The pararhyme, also called double consonance or sometimes a near rhyme, is a type of poetic convention that can be used to create dissonance in a poem. Though the term and the first use of pararhyme are credited to World War I English poet, Edmund Blunden, many associate this poetic convention with other poets of the 20th century. In particular, fellow WWI poet, Wilfred Owen is much noted for his use of it in his uncompleted poem Strange Meeting. Dylan Thomas and W.H. Auden also used this type of partial rhyme in certain poems.
The basic pararhyme usually has beginning and ending sounds that are the same, while altering the vowel sound of a word. Words that could be used in this manner include the following:
- Night/Naught
Block/Black/Bleak
Laughed/Loft
There are many other examples, and of course you can think of your own. Sometimes words that don’t have a rhyming accompaniment are used in a pararhyme format. So for example the word “silver” could be rhymed with “solver” and there are a few pararhymes for “orange” too, one of those words that simply defies rhyming.
This poetic technique was particularly effective in the graphic poems of Wilfred Owen, whose work still stands as out as a commentary on the horrors of World War I. Perhaps the most famous pararhyme of all, is hall/hell, used by Wilfred in the following lines from Strange Meeting: “And by his smile I knew that sullen hall, / By his dead smile I knew we stood in Hell.” The lack of rhyming sounds here and the very failure of two similar words to rhyme can provoke a sense of great discomfort and a sense that something is simply not quite right.

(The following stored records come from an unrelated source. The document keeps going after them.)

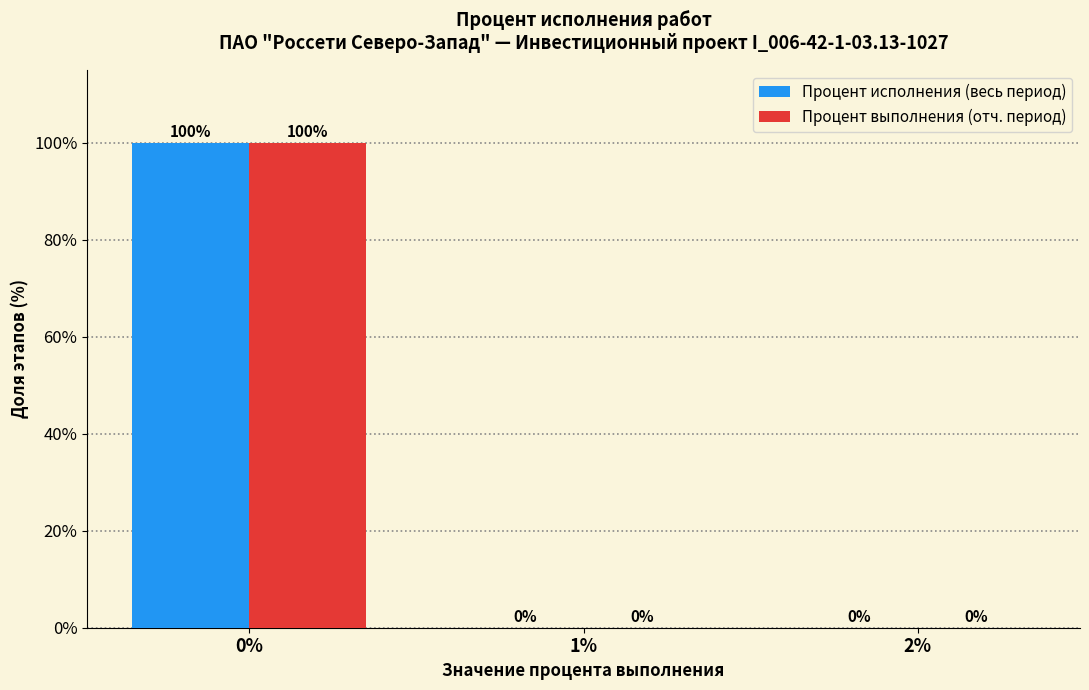

Reading left to right, list every range on the x-axis with the height of the bar of each series over it.

-0.5 to 0.5: Процент исполнения (весь период)=100	Процент выполнения (отч. период)=100
0.5 to 1.5: Процент исполнения (весь период)=0	Процент выполнения (отч. период)=0
1.5 to 2.5: Процент исполнения (весь период)=0	Процент выполнения (отч. период)=0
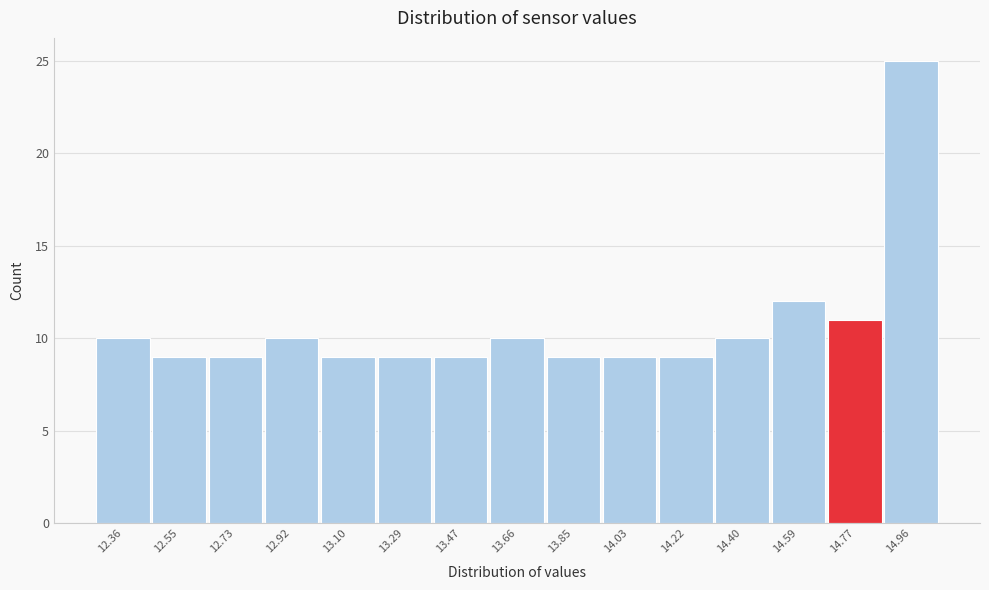

How tall is the bar that spans 12.28 to 12.46 on the x-axis? Neither the bar edges nor the heights are printed on the chart, so give them approximately, as read against the axes.

10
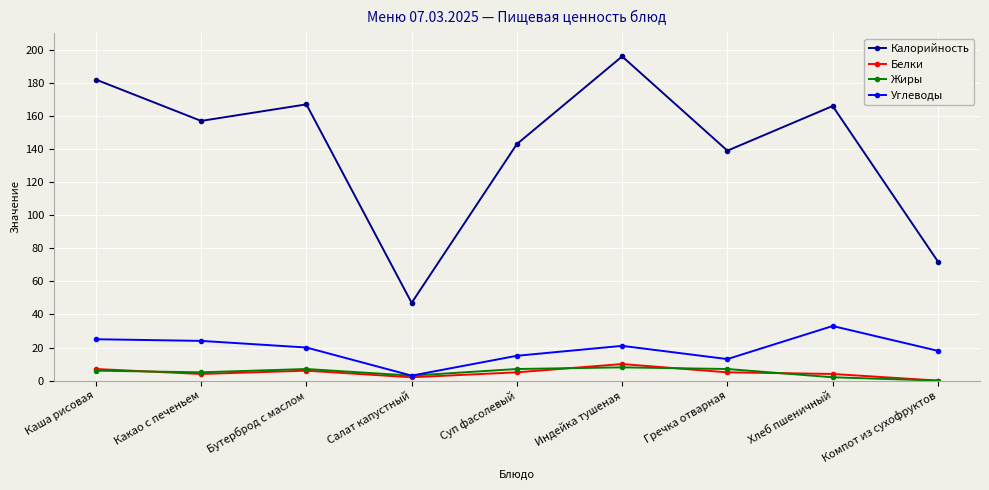

True or false: Калорийность and Углеводы cross at least once.

False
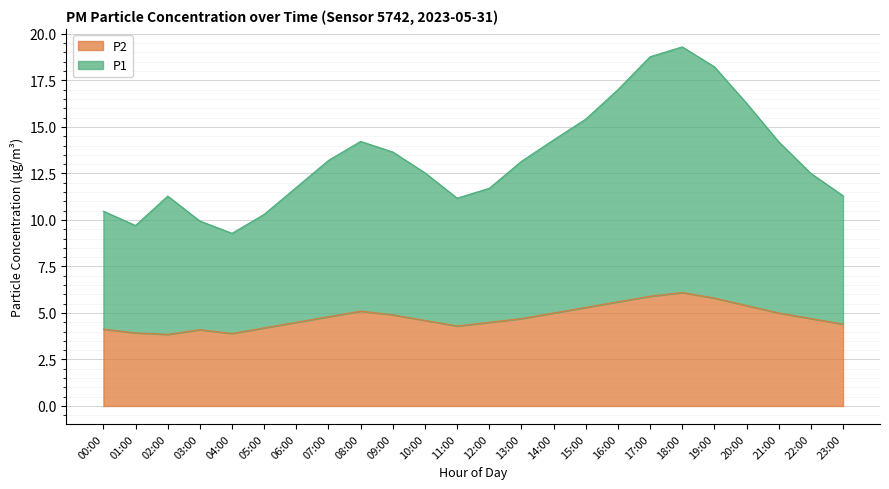

Which series has the widest spread of values?

P1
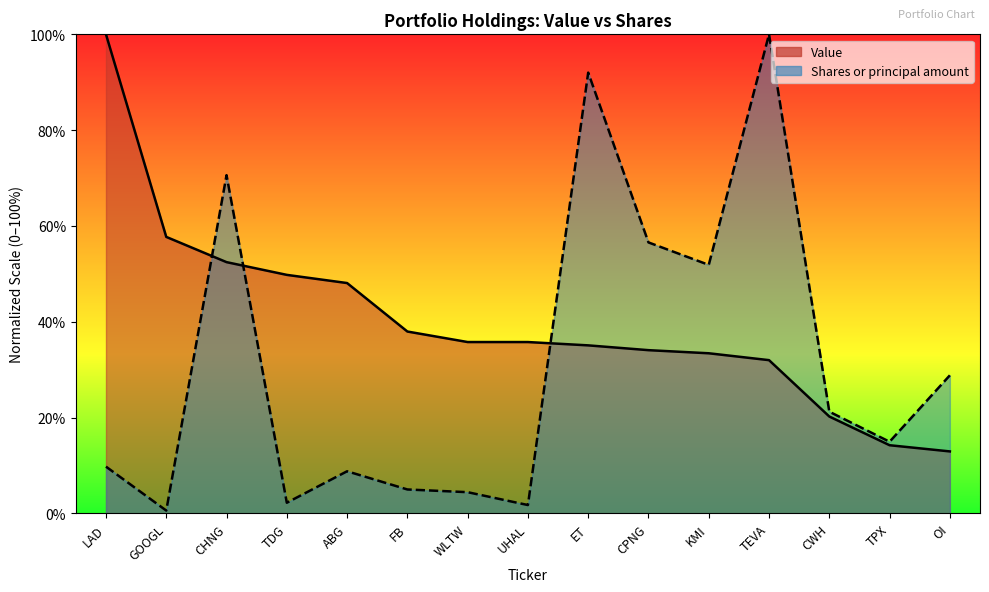

What is the maximum value shown in the chart?

100.0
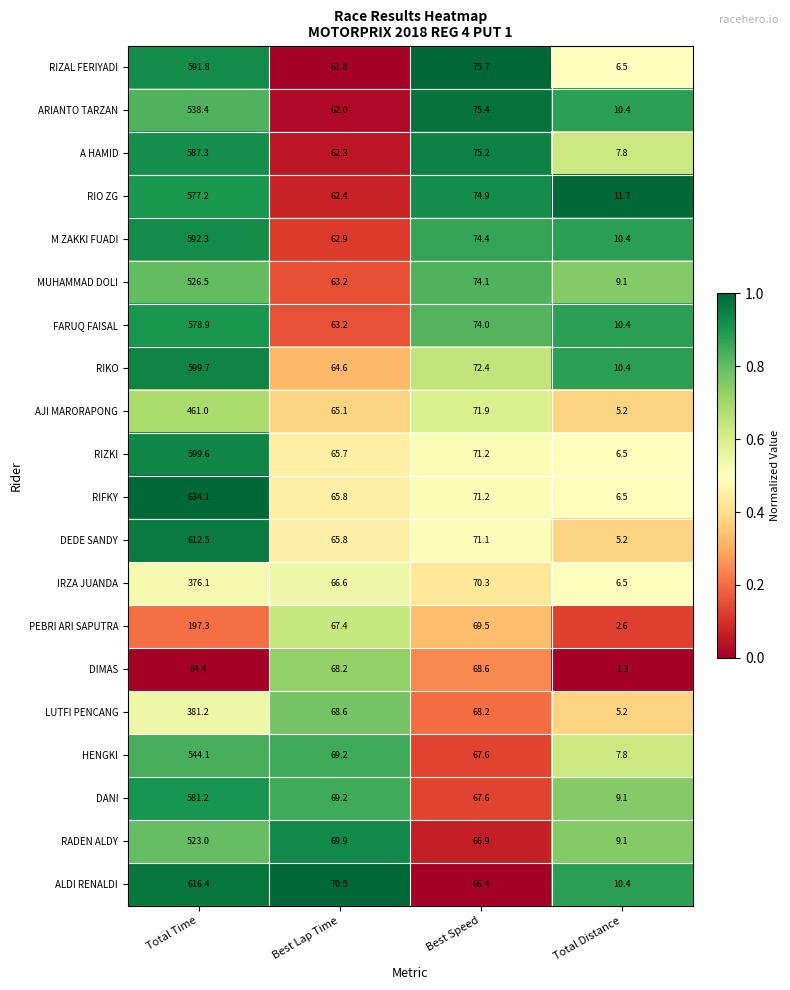

Which category has the lowest value across all series?

Total Distance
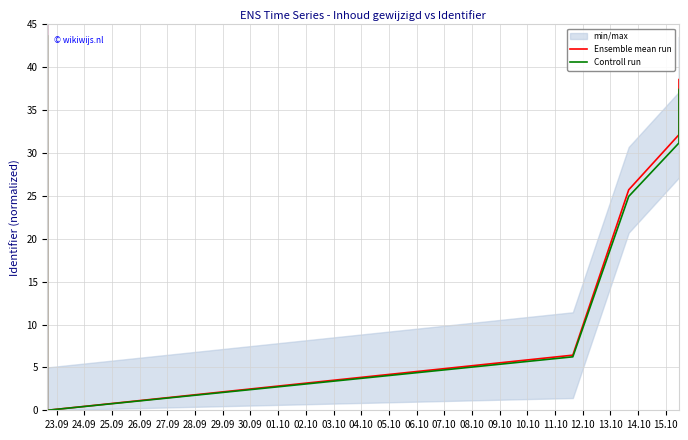

What is the value of the Ensemble mean run point at the 6th from the left?

32.1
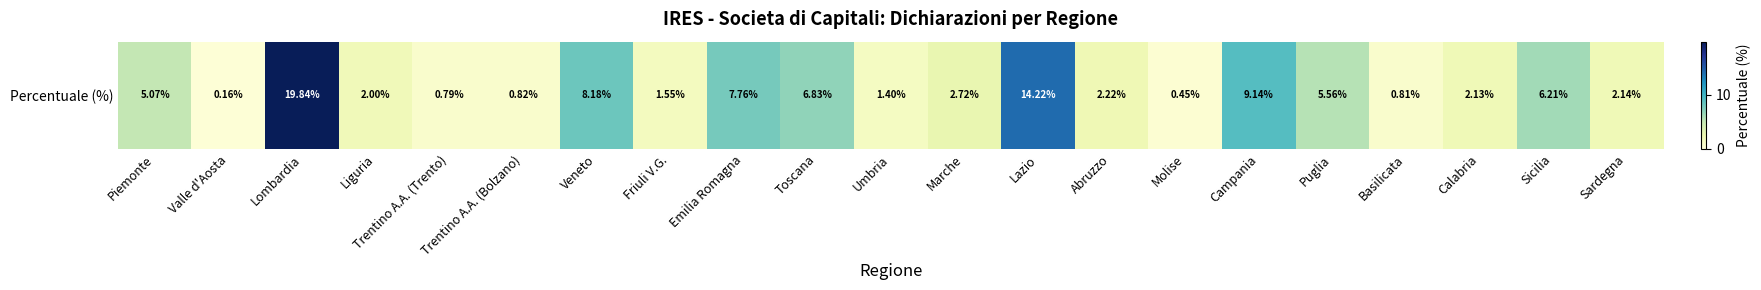

What is the change in value from Emilia Romagna to Sicilia?

-1.5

It is a discordant note that matches well to the disturbing mood of the poem.
A similar technique to the pararhyme is the half rhyme. This is when words sound similar but may differentiate in ending or beginning, in addition to having a different vowel sound. W. B. Yeats used this technique quite often, rhyming words like mouth/truth or come/fame. Owen also made considerable use of the half rhyme, frequently interspersing half rhyme line endings with pararhymes, to give an overall distorted feel to the end of each line.
One of the things illustrated by pararhymes and half rhymes is that poetry should never be thought of as a silent art. Reading poems aloud when they contain these small language differences can make a significant difference in how a poem is felt, interpreted, and sensed. Some pararhymes leap off the page, and others are much more noticeable when a poem is read aloud.